**Exercise description**
Format the listing below as a Markdown table with the columns "Row" and "Line", giving each line a row number. Skip the blank lines and leave out the pictures.

**Recorded information**
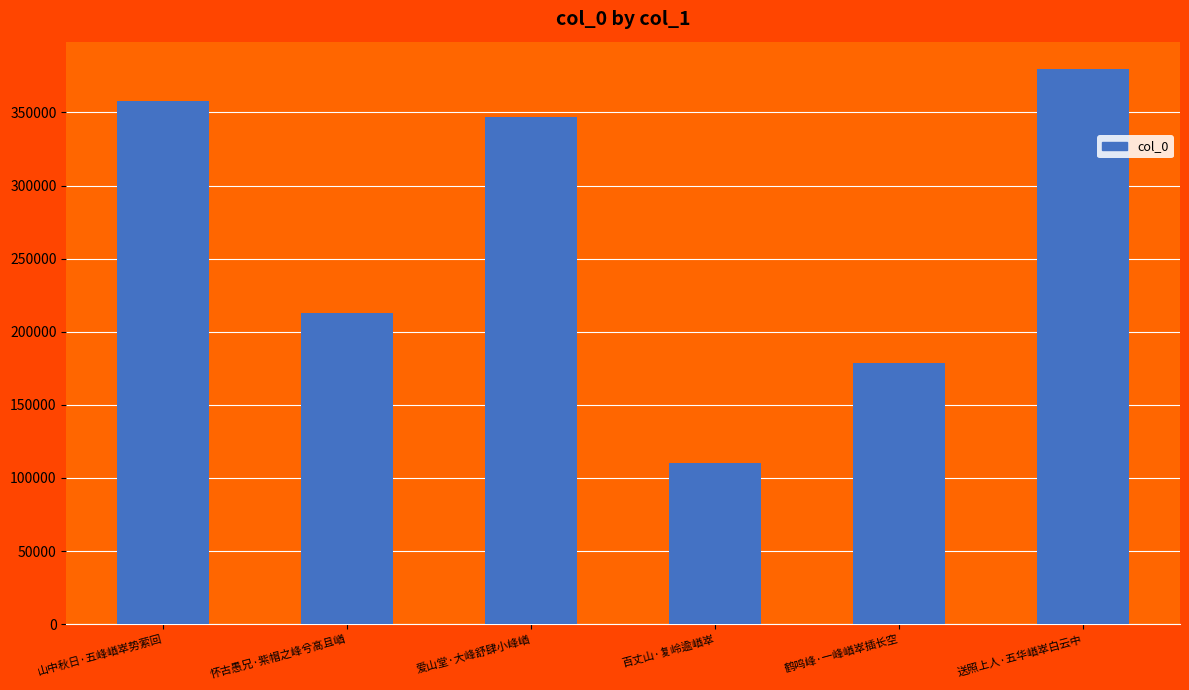

List the labels in order of value, smallest first.

百丈山·复岭逾崷崒, 鹤鸣峰·一峰崷崒插长空, 怀古愚兄·紫帽之峰兮高且崷, 爱山堂·大峰舒肆小峰崷, 山中秋日·五峰崷崒势萦回, 送照上人·五华崷崒白云中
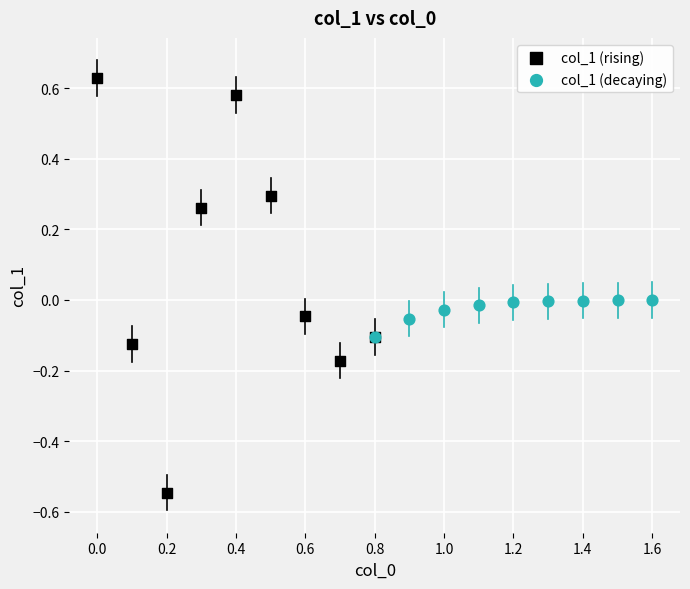

Which series reaches the maximum Y coordinate?

col_1 (rising)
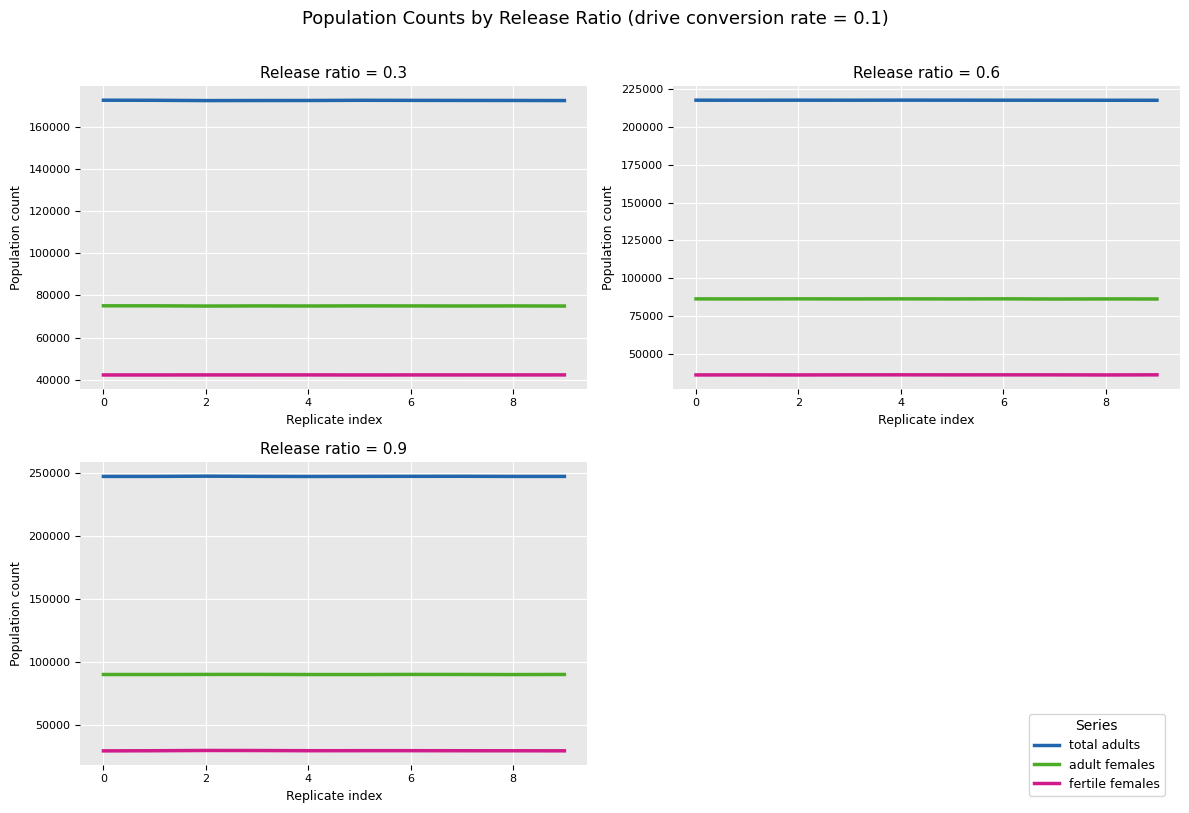

Which category has the highest value in the fertile females series?

2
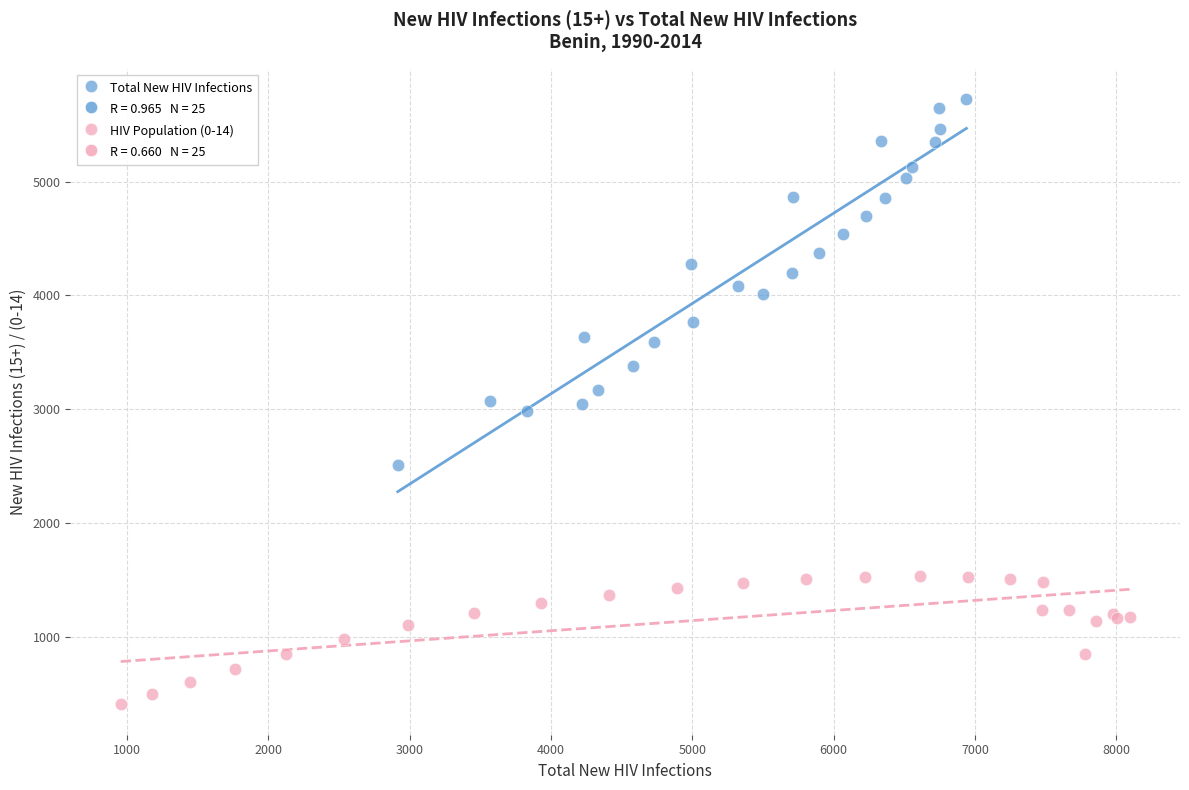

Which series contains the lowest Y value?

HIV Population (0-14)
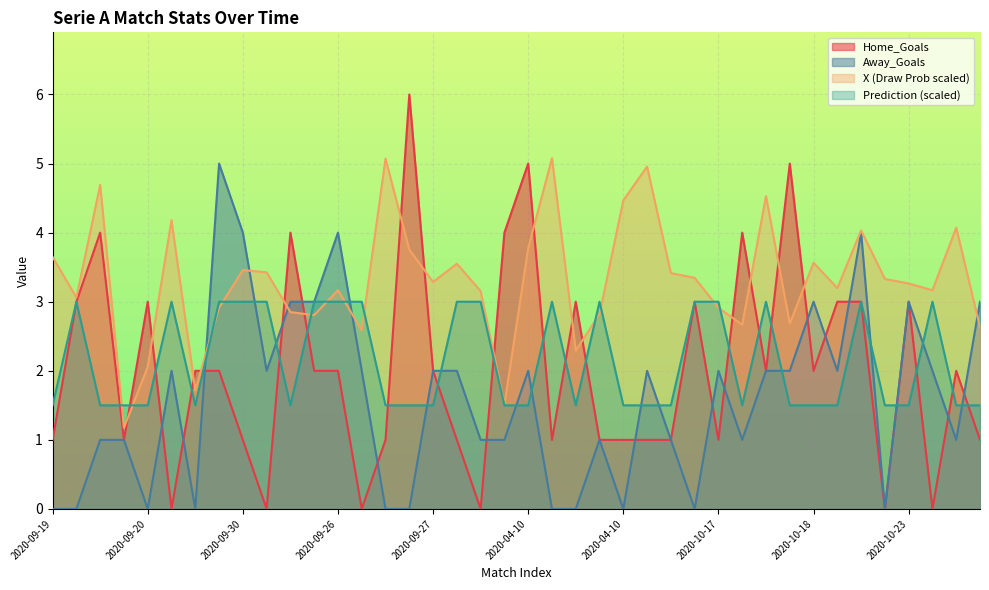

How many values in Home_Goals are above zero?

34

**Result of the exercise**
| Row | Line |
|---|---|
| 1 | List the labels in order of value, smallest first. |
| 2 | 百丈山·复岭逾崷崒, 鹤鸣峰·一峰崷崒插长空, 怀古愚兄·紫帽之峰兮高且崷, 爱山堂·大峰舒肆小峰崷, 山中秋日·五峰崷崒势萦回, 送照上人·五华崷崒白云中 |
| 3 | Which series reaches the maximum Y coordinate? |
| 4 | col_1 (rising) |
| 5 | Which category has the highest value in the fertile females series? |
| 6 | 2 |
| 7 | Which series contains the lowest Y value? |
| 8 | HIV Population (0-14) |
| 9 | How many values in Home_Goals are above zero? |
| 10 | 34 |